For all three, New York is a new experience. Mehmet Ozgun had adopted
the ways of the West Coast while at USC.
"I love to drive and I miss my sports car," he said,
"I'm not a subway kind of guy, and I'm just getting settled."
But on the positive side, he notes that, because people are not
all in cars, it is easier to get to know them. His first impression
of Columbia is of the friendliness of the people and the international
nature of both the student body and the city itself.
Ozgun designed a high frequency 500 MHz pulsar while at USC, worked
at Applied Micro Circuits Corp. in San Diego with a CMOS analog
group, and was a teaching assistant of a junior level electronics
course generally taught by entry or mid-level graduate students.
He intends to pursue his interest in circuits at Columbia, hoping
to combine a career in industry and academia.
Mark A. Rice, a chemical engineering major from the University
of Kansas, came to the East Coast for the first time to see Columbia,
among other graduate schools.

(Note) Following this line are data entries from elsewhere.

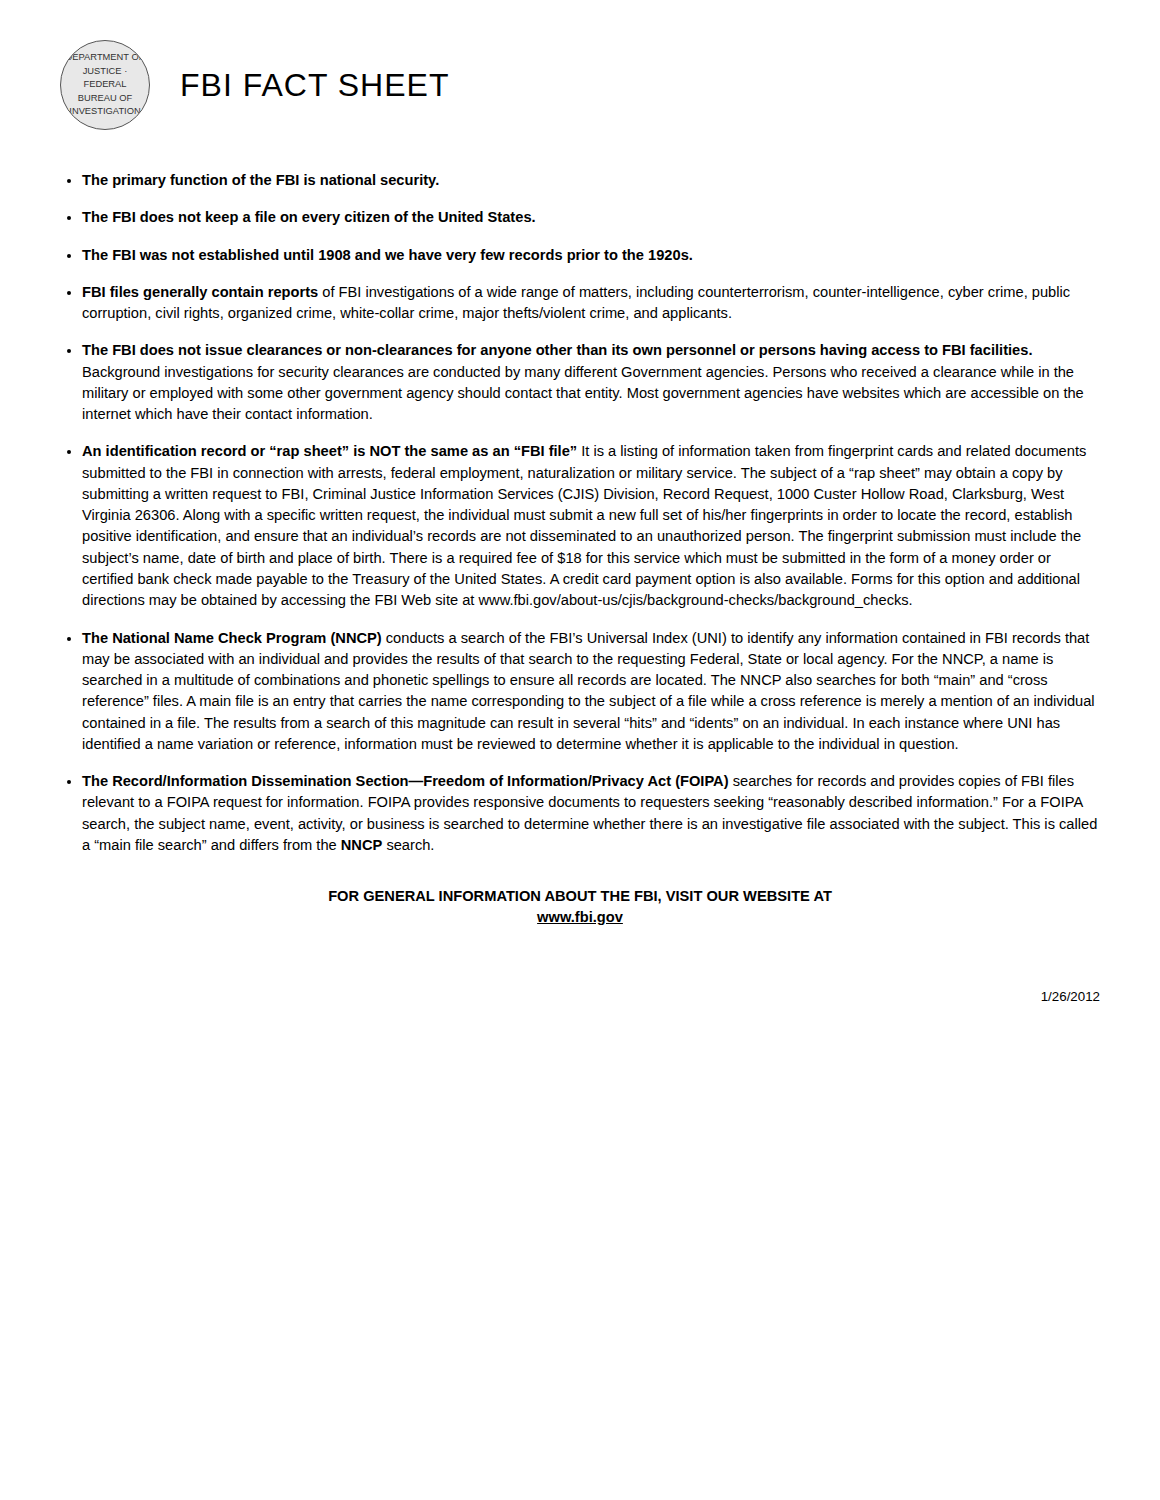DEPARTMENT OF JUSTICE · FEDERAL BUREAU OF INVESTIGATION
FBI FACT SHEET
The primary function of the FBI is national security.
The FBI does not keep a file on every citizen of the United States.
The FBI was not established until 1908 and we have very few records prior to the 1920s.
FBI files generally contain reports of FBI investigations of a wide range of matters, including counterterrorism, counter-intelligence, cyber crime, public corruption, civil rights, organized crime, white-collar crime, major thefts/violent crime, and applicants.
The FBI does not issue clearances or non-clearances for anyone other than its own personnel or persons having access to FBI facilities. Background investigations for security clearances are conducted by many different Government agencies. Persons who received a clearance while in the military or employed with some other government agency should contact that entity. Most government agencies have websites which are accessible on the internet which have their contact information.
An identification record or “rap sheet” is NOT the same as an “FBI file” It is a listing of information taken from fingerprint cards and related documents submitted to the FBI in connection with arrests, federal employment, naturalization or military service. The subject of a “rap sheet” may obtain a copy by submitting a written request to FBI, Criminal Justice Information Services (CJIS) Division, Record Request, 1000 Custer Hollow Road, Clarksburg, West Virginia 26306. Along with a specific written request, the individual must submit a new full set of his/her fingerprints in order to locate the record, establish positive identification, and ensure that an individual’s records are not disseminated to an unauthorized person. The fingerprint submission must include the subject’s name, date of birth and place of birth. There is a required fee of $18 for this service which must be submitted in the form of a money order or certified bank check made payable to the Treasury of the United States. A credit card payment option is also available. Forms for this option and additional directions may be obtained by accessing the FBI Web site at www.fbi.gov/about-us/cjis/background-checks/background_checks.
The National Name Check Program (NNCP) conducts a search of the FBI’s Universal Index (UNI) to identify any information contained in FBI records that may be associated with an individual and provides the results of that search to the requesting Federal, State or local agency. For the NNCP, a name is searched in a multitude of combinations and phonetic spellings to ensure all records are located. The NNCP also searches for both “main” and “cross reference” files. A main file is an entry that carries the name corresponding to the subject of a file while a cross reference is merely a mention of an individual contained in a file. The results from a search of this magnitude can result in several “hits” and “idents” on an individual. In each instance where UNI has identified a name variation or reference, information must be reviewed to determine whether it is applicable to the individual in question.
The Record/Information Dissemination Section—Freedom of Information/Privacy Act (FOIPA) searches for records and provides copies of FBI files relevant to a FOIPA request for information. FOIPA provides responsive documents to requesters seeking “reasonably described information.” For a FOIPA search, the subject name, event, activity, or business is searched to determine whether there is an investigative file associated with the subject. This is called a “main file search” and differs from the NNCP search.
FOR GENERAL INFORMATION ABOUT THE FBI, VISIT OUR WEBSITE AT
www.fbi.gov
1/26/2012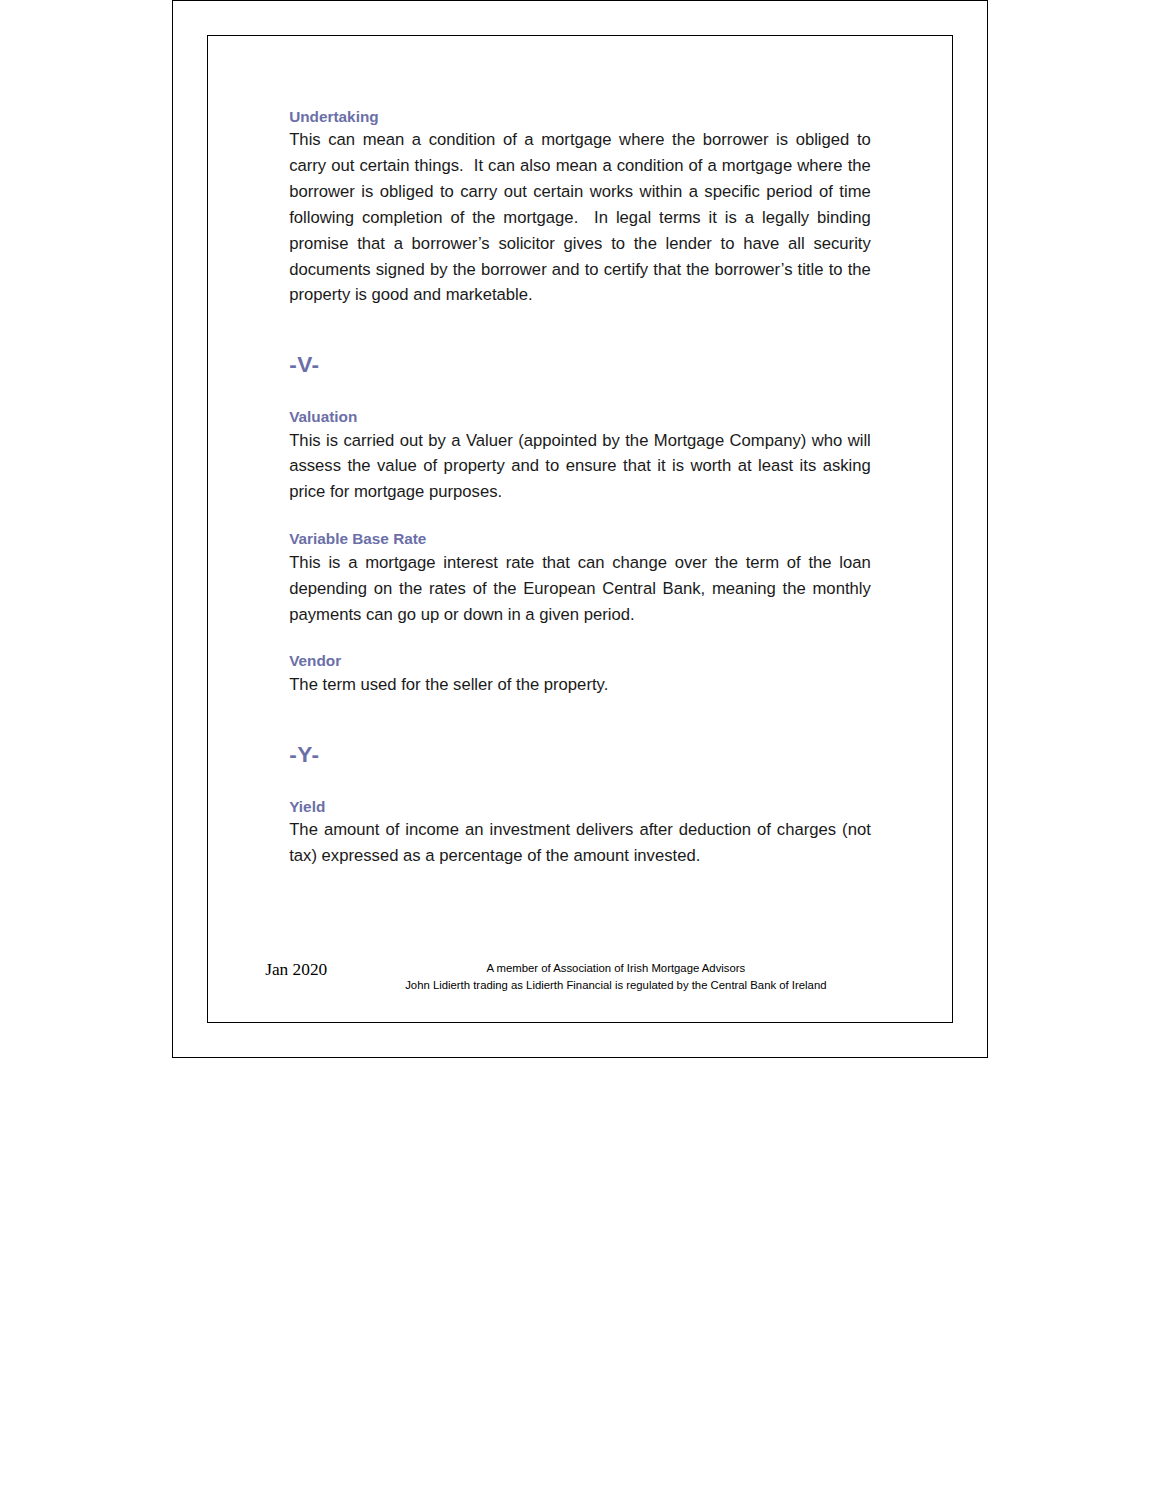Undertaking
This can mean a condition of a mortgage where the borrower is obliged to carry out certain things. It can also mean a condition of a mortgage where the borrower is obliged to carry out certain works within a specific period of time following completion of the mortgage. In legal terms it is a legally binding promise that a borrower’s solicitor gives to the lender to have all security documents signed by the borrower and to certify that the borrower’s title to the property is good and marketable.
-V-
Valuation
This is carried out by a Valuer (appointed by the Mortgage Company) who will assess the value of property and to ensure that it is worth at least its asking price for mortgage purposes.
Variable Base Rate
This is a mortgage interest rate that can change over the term of the loan depending on the rates of the European Central Bank, meaning the monthly payments can go up or down in a given period.
Vendor
The term used for the seller of the property.
-Y-
Yield
The amount of income an investment delivers after deduction of charges (not tax) expressed as a percentage of the amount invested.
Jan 2020
A member of Association of Irish Mortgage Advisors
John Lidierth trading as Lidierth Financial is regulated by the Central Bank of Ireland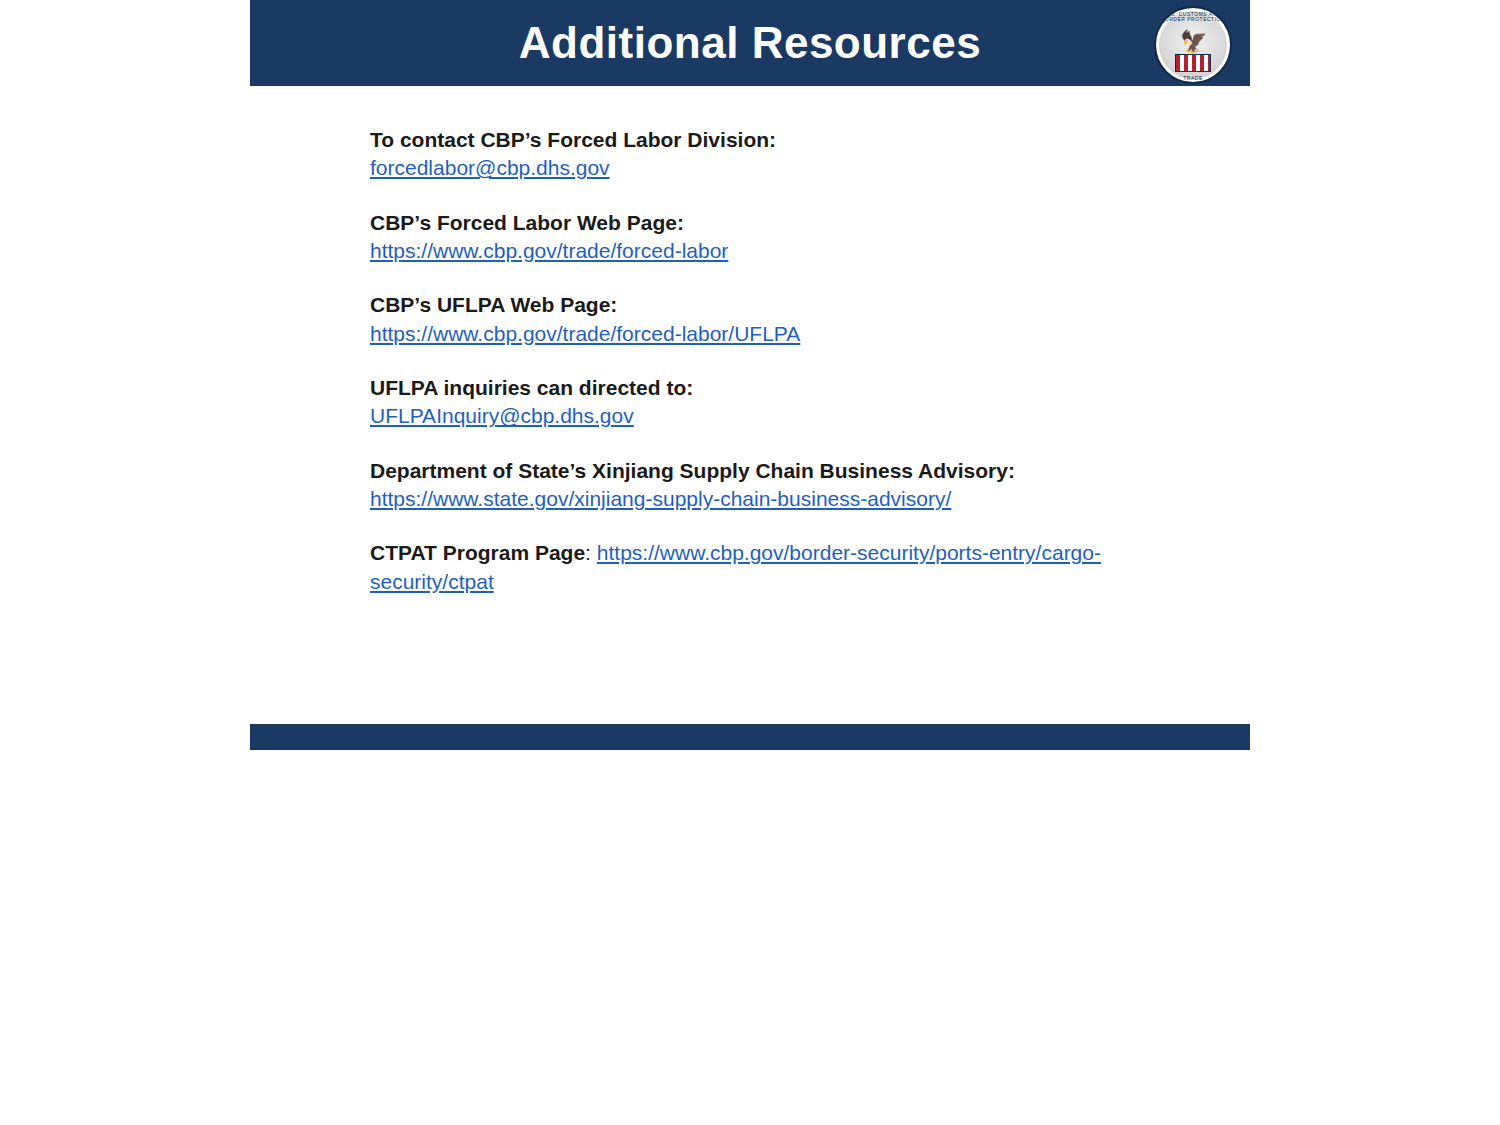Additional Resources
U.S. Customs and Border Protection
🦅
TRADE
To contact CBP’s Forced Labor Division:
forcedlabor@cbp.dhs.gov
CBP’s Forced Labor Web Page:
https://www.cbp.gov/trade/forced-labor
CBP’s UFLPA Web Page:
https://www.cbp.gov/trade/forced-labor/UFLPA
UFLPA inquiries can directed to:
UFLPAInquiry@cbp.dhs.gov
Department of State’s Xinjiang Supply Chain Business Advisory:
https://www.state.gov/xinjiang-supply-chain-business-advisory/
CTPAT Program Page: https://www.cbp.gov/border-security/ports-entry/cargo-security/ctpat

His interest is in biomedical and
biotechnical engineering. Rice did research at the University of
Colorado in an NSF-sponsored project on tissue engineering and investigated
the effects of adding a synthetic polymer to Fibrin Glue constructs
used to grow cartilage. An avid Ultimate Frisbee player, he has
joined Columbia's team for practice at Baker Field.
George Patounakis, an electrical and computer engineering major
from Rutgers, was involved in research labs from the beginning of
his first year, working with virtual reality, automatic name placement
on maps and surface acoustic wave (SAW) filter modeling.
He is co-author of three papers that discuss virtual reality-based
training for the diagnosis of prostate cancer and the analysis of
SAW properties of epitaxial ZnO films grown on R-Al203 substrates.
During his undergraduate research, he gained considerable background
and experience in piezoelectric device physics and computer simulation
and modeling.
"These three Fellows have truly outstanding academic records
both in the classroom and as researchers," said Dean Rock,
"and we are happy to have been in the enviable position of
having to choose from so many exceptional applicants."